(Recorded data)
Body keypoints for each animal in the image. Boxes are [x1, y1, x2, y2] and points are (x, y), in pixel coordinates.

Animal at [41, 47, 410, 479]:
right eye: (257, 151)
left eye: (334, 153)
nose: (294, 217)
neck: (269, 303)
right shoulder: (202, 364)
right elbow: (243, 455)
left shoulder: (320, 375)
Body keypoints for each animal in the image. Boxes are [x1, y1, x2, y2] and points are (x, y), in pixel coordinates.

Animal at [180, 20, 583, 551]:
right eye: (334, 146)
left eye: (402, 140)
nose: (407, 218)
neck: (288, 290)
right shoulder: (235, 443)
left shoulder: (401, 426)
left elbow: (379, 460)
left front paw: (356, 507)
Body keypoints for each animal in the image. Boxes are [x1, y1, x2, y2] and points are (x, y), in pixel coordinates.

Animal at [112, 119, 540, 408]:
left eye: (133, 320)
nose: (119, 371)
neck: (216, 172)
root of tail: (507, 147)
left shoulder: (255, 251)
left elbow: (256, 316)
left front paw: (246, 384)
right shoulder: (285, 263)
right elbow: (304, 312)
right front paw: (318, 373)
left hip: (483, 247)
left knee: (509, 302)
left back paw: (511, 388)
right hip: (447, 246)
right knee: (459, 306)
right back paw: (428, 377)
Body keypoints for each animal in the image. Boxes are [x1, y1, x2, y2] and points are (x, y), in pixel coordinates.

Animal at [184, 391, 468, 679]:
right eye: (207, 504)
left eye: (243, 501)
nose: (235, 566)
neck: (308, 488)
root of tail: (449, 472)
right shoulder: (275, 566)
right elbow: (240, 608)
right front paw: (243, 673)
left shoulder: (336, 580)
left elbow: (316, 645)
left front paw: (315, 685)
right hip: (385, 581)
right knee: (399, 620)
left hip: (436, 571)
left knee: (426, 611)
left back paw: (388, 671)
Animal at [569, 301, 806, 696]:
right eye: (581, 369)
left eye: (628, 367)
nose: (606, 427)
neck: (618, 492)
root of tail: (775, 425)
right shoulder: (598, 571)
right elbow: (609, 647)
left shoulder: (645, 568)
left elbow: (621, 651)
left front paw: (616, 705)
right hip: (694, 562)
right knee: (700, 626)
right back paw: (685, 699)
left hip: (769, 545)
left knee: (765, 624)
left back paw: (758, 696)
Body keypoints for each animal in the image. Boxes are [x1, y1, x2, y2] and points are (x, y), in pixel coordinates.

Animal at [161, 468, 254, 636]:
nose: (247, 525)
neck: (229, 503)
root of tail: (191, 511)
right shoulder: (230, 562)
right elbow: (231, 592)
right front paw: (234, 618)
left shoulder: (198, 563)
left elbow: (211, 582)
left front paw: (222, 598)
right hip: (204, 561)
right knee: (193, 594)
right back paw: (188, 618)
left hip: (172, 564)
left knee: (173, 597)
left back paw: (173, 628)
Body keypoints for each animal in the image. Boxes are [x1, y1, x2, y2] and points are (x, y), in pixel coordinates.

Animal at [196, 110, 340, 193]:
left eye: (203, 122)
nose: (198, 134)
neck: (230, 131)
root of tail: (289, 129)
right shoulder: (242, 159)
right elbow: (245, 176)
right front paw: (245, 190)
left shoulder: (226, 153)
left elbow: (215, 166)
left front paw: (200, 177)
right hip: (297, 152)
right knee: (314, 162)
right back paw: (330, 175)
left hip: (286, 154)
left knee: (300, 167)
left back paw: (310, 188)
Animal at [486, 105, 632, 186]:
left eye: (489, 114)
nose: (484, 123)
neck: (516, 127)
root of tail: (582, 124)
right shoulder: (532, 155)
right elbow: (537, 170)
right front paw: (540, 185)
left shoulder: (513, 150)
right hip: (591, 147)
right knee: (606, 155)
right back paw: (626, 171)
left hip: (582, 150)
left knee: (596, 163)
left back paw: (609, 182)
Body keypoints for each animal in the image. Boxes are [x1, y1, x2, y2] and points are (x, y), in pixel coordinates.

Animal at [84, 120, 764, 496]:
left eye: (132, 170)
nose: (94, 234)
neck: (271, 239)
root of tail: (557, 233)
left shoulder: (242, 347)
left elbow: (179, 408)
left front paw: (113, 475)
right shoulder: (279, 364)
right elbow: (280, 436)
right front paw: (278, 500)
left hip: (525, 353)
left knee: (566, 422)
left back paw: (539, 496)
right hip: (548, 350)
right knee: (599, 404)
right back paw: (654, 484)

(EXERCISE DETAILS) Return the data in full, with each line kept exactly as it is.

(OUTPUT FOR THIS TASK)
Body keypoints for each animal in the image. Boxes are [x1, y1, x2, y2] and points are (x, y), in pixel coordinates.

Animal at [41, 47, 410, 479]:
right eye: (257, 151)
left eye: (334, 153)
nose: (294, 217)
neck: (269, 303)
right shoulder: (202, 364)
right elbow: (243, 455)
left shoulder: (320, 375)
Body keypoints for each animal in the image. Boxes are [x1, y1, x2, y2] and points are (x, y), in pixel coordinates.

Animal at [180, 20, 583, 551]:
right eye: (334, 146)
left eye: (402, 140)
nose: (407, 218)
neck: (288, 290)
right shoulder: (235, 443)
left shoulder: (401, 426)
left elbow: (379, 460)
left front paw: (356, 507)
Body keypoints for each animal in the image. Boxes are [x1, y1, x2, y2] and points are (x, y), in pixel coordinates.

Animal at [112, 119, 540, 408]:
left eye: (133, 320)
nose: (119, 371)
neck: (216, 172)
root of tail: (507, 147)
left shoulder: (255, 251)
left elbow: (256, 316)
left front paw: (246, 384)
right shoulder: (285, 263)
right elbow: (304, 312)
right front paw: (318, 373)
left hip: (483, 247)
left knee: (509, 302)
left back paw: (511, 388)
right hip: (447, 246)
right knee: (459, 306)
right back paw: (428, 377)
Body keypoints for each animal in the image. Boxes are [x1, y1, x2, y2] and points are (x, y), in pixel coordinates.

Animal at [184, 391, 468, 679]:
right eye: (207, 504)
left eye: (243, 501)
nose: (235, 566)
neck: (308, 488)
root of tail: (449, 472)
right shoulder: (275, 566)
right elbow: (240, 608)
right front paw: (243, 673)
left shoulder: (336, 580)
left elbow: (316, 645)
left front paw: (315, 685)
right hip: (385, 581)
right knee: (399, 620)
left hip: (436, 571)
left knee: (426, 611)
left back paw: (388, 671)
Animal at [569, 301, 806, 696]:
right eye: (581, 369)
left eye: (628, 367)
nose: (606, 427)
neck: (618, 492)
root of tail: (775, 425)
right shoulder: (598, 571)
right elbow: (609, 647)
left shoulder: (645, 568)
left elbow: (621, 651)
left front paw: (616, 705)
right hip: (694, 562)
right knee: (700, 626)
right back paw: (685, 699)
left hip: (769, 545)
left knee: (765, 624)
left back paw: (758, 696)
Body keypoints for each animal in the image. Boxes are [x1, y1, x2, y2] and points are (x, y), in pixel coordinates.

Animal at [161, 468, 254, 636]:
nose: (247, 525)
neck: (229, 503)
root of tail: (191, 511)
right shoulder: (230, 562)
right elbow: (231, 592)
right front paw: (234, 618)
left shoulder: (198, 563)
left elbow: (211, 582)
left front paw: (222, 598)
right hip: (204, 561)
right knee: (193, 594)
right back paw: (188, 618)
left hip: (172, 564)
left knee: (173, 597)
left back paw: (173, 628)
Body keypoints for each animal in the image. Boxes are [x1, y1, x2, y2] and points are (x, y), in pixel coordinates.

Animal at [196, 110, 340, 193]:
left eye: (203, 122)
nose: (198, 134)
neck: (230, 131)
root of tail: (289, 129)
right shoulder: (242, 159)
right elbow: (245, 176)
right front paw: (245, 190)
left shoulder: (226, 153)
left elbow: (215, 166)
left front paw: (200, 177)
right hip: (297, 152)
right knee: (314, 162)
right back paw: (330, 175)
left hip: (286, 154)
left knee: (300, 167)
left back paw: (310, 188)
Animal at [486, 105, 632, 186]:
left eye: (489, 114)
nose: (484, 123)
neck: (516, 127)
root of tail: (582, 124)
right shoulder: (532, 155)
right elbow: (537, 170)
right front paw: (540, 185)
left shoulder: (513, 150)
right hip: (591, 147)
right knee: (606, 155)
right back paw: (626, 171)
left hip: (582, 150)
left knee: (596, 163)
left back paw: (609, 182)
Body keypoints for each animal in the image. Boxes are [x1, y1, x2, y2] and points are (x, y), in pixel coordinates.

Animal at [84, 120, 764, 496]:
left eye: (132, 170)
nose: (94, 234)
neck: (271, 239)
root of tail: (557, 233)
left shoulder: (242, 347)
left elbow: (179, 408)
left front paw: (113, 475)
right shoulder: (279, 364)
right elbow: (280, 436)
right front paw: (278, 500)
left hip: (525, 353)
left knee: (566, 422)
left back paw: (539, 496)
right hip: (548, 350)
right knee: (599, 404)
right back paw: (654, 484)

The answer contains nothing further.